Arrange the lines from the one containing "What percentage do" through the end of the rows as a Markdown table with the columns "No." and "Line," numbering each line in order. Omit the blank lines and the pictures.

▶ **Excerpted records**:
════════════════
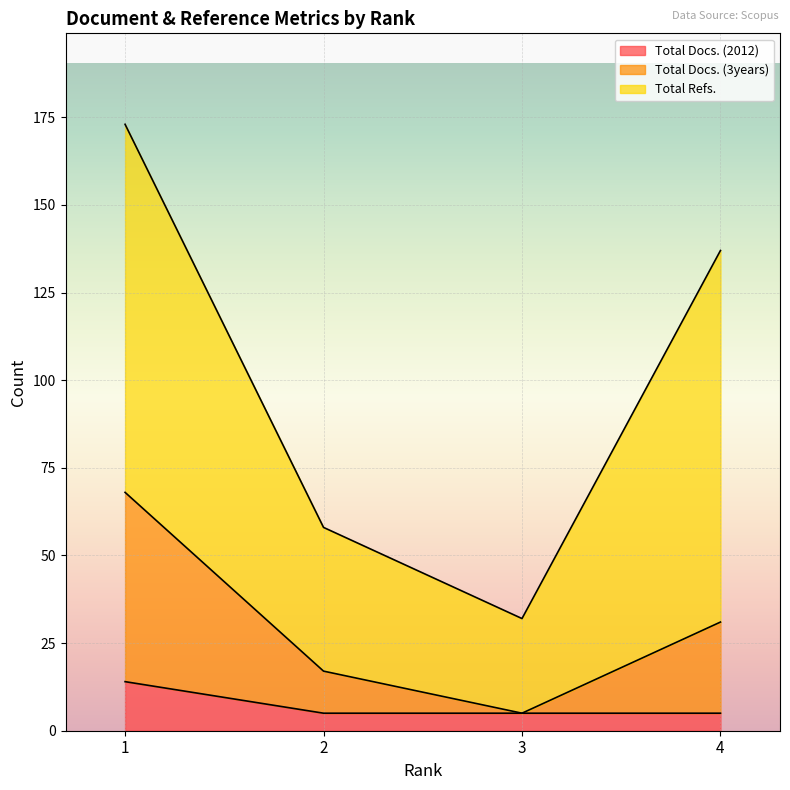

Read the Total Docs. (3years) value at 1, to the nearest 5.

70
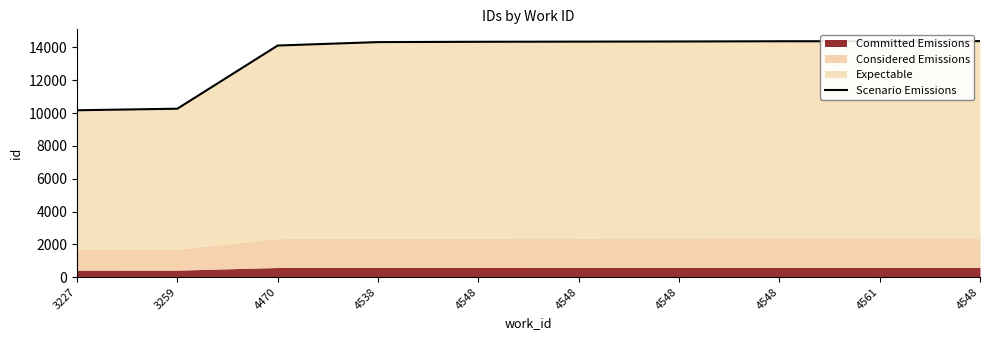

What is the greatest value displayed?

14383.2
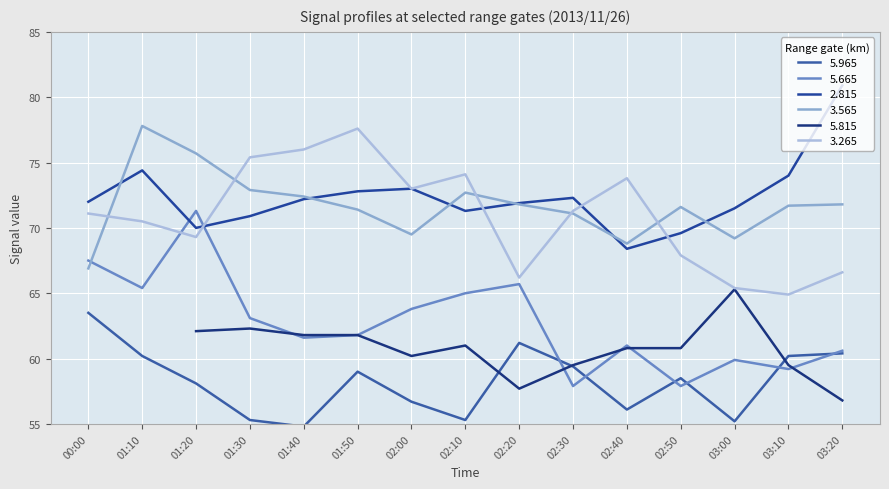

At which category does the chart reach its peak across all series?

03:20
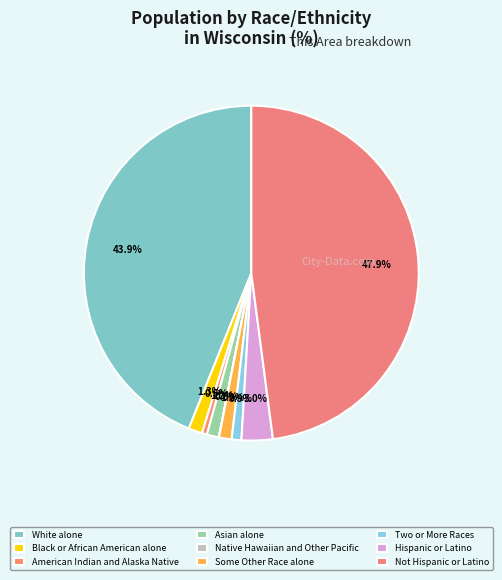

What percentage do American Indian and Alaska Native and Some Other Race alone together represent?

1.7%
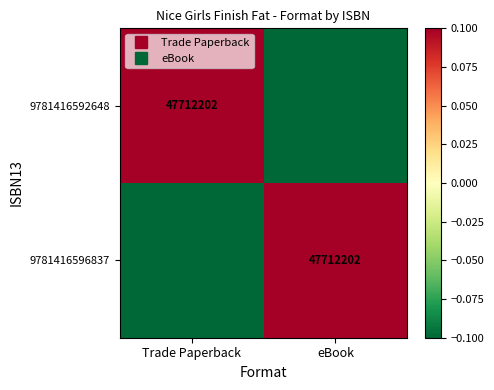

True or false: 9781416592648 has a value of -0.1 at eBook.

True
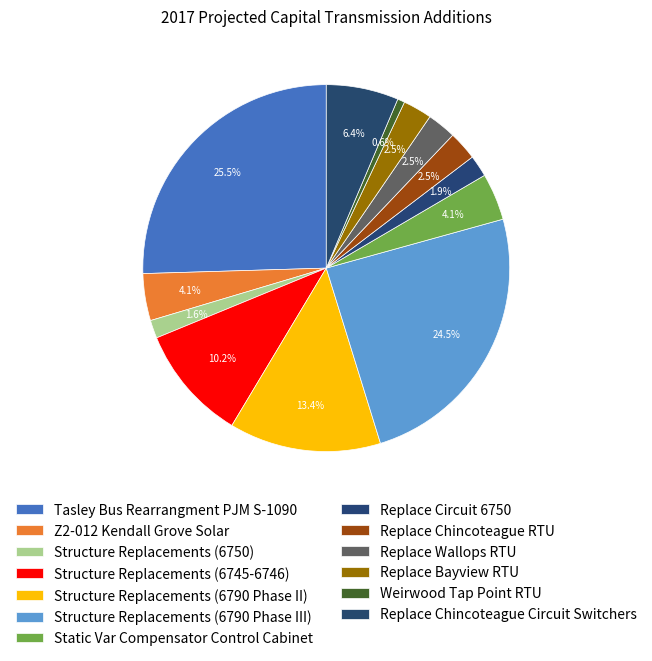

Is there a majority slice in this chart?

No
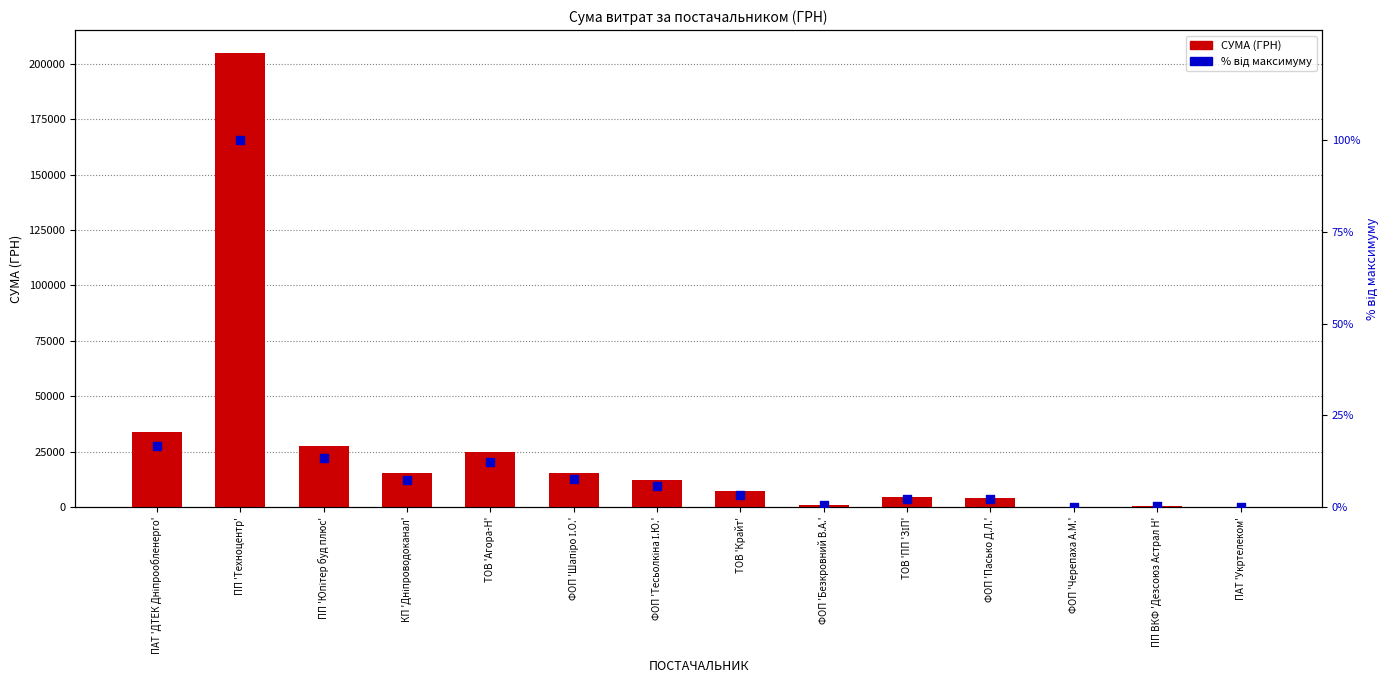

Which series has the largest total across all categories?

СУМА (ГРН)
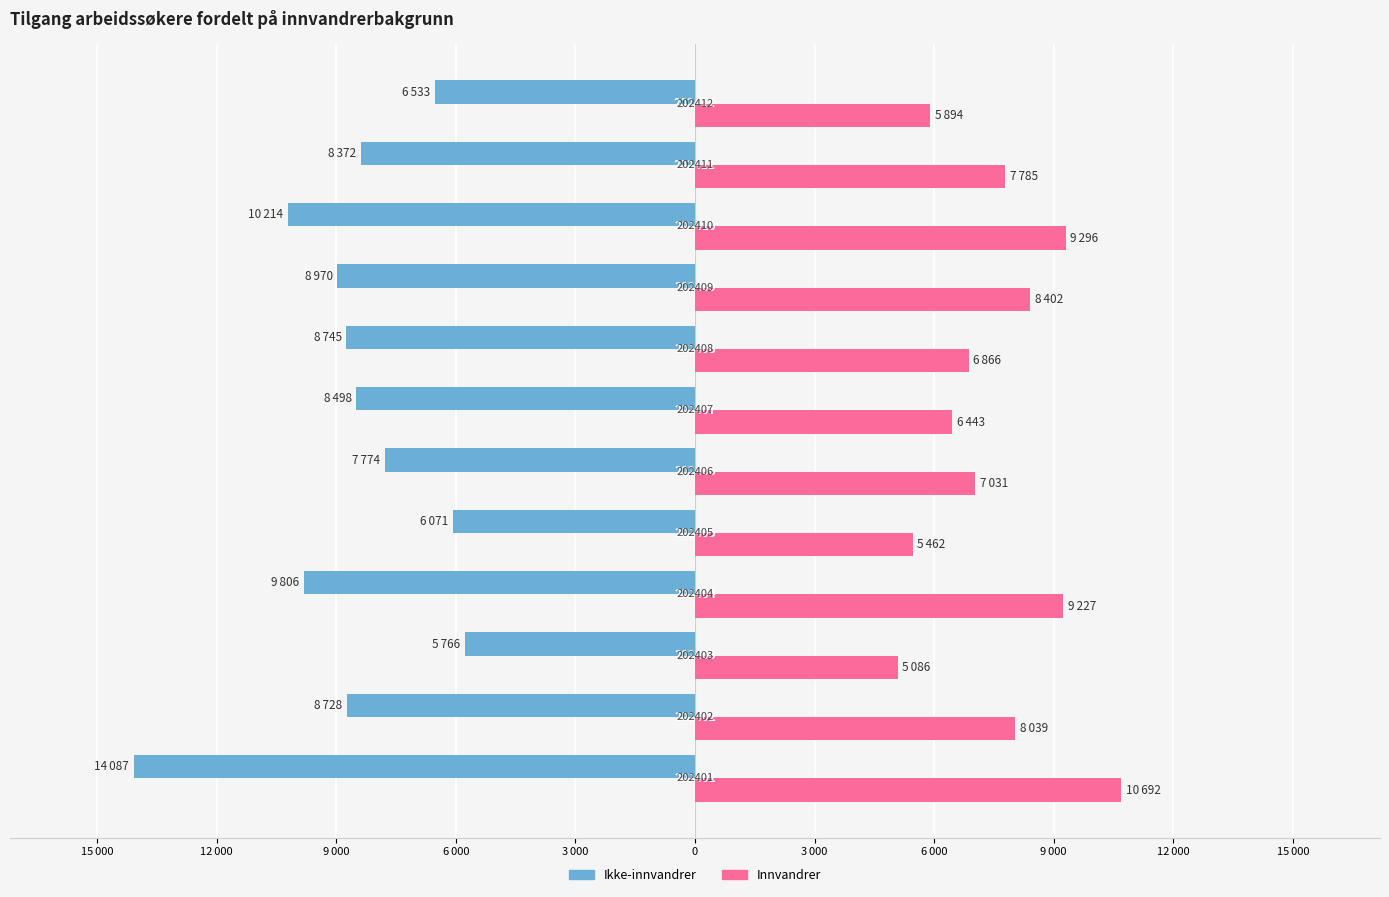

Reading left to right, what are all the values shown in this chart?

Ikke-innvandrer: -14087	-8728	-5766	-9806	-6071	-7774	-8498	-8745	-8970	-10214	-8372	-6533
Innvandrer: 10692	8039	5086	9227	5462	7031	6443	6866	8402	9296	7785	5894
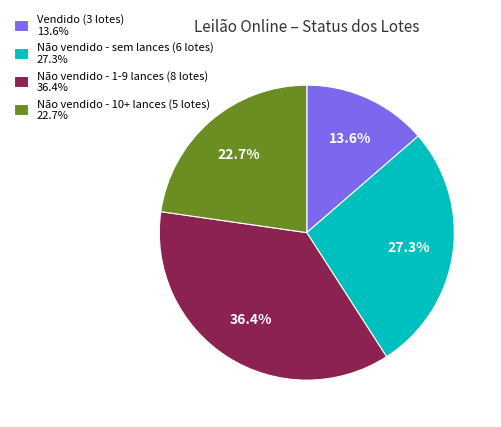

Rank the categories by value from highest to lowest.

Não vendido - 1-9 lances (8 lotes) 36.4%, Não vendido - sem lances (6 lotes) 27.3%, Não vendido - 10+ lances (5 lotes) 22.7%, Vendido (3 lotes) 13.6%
════════════════
▶ **Solution**:
| No. | Line |
|---|---|
| 1 | What percentage do American Indian and Alaska Native and Some Other Race alone together represent? |
| 2 | 1.7% |
| 3 | True or false: 9781416592648 has a value of -0.1 at eBook. |
| 4 | True |
| 5 | Is there a majority slice in this chart? |
| 6 | No |
| 7 | Which series has the largest total across all categories? |
| 8 | СУМА (ГРН) |
| 9 | Reading left to right, what are all the values shown in this chart? |
| 10 | Ikke-innvandrer: -14087	-8728	-5766	-9806	-6071	-7774	-8498	-8745	-8970	-10214	-8372	-6533 |
| 11 | Innvandrer: 10692	8039	5086	9227	5462	7031	6443	6866	8402	9296	7785	5894 |
| 12 | Rank the categories by value from highest to lowest. |
| 13 | Não vendido - 1-9 lances (8 lotes) 36.4%, Não vendido - sem lances (6 lotes) 27.3%, Não vendido - 10+ lances (5 lotes) 22.7%, Vendido (3 lotes) 13.6% |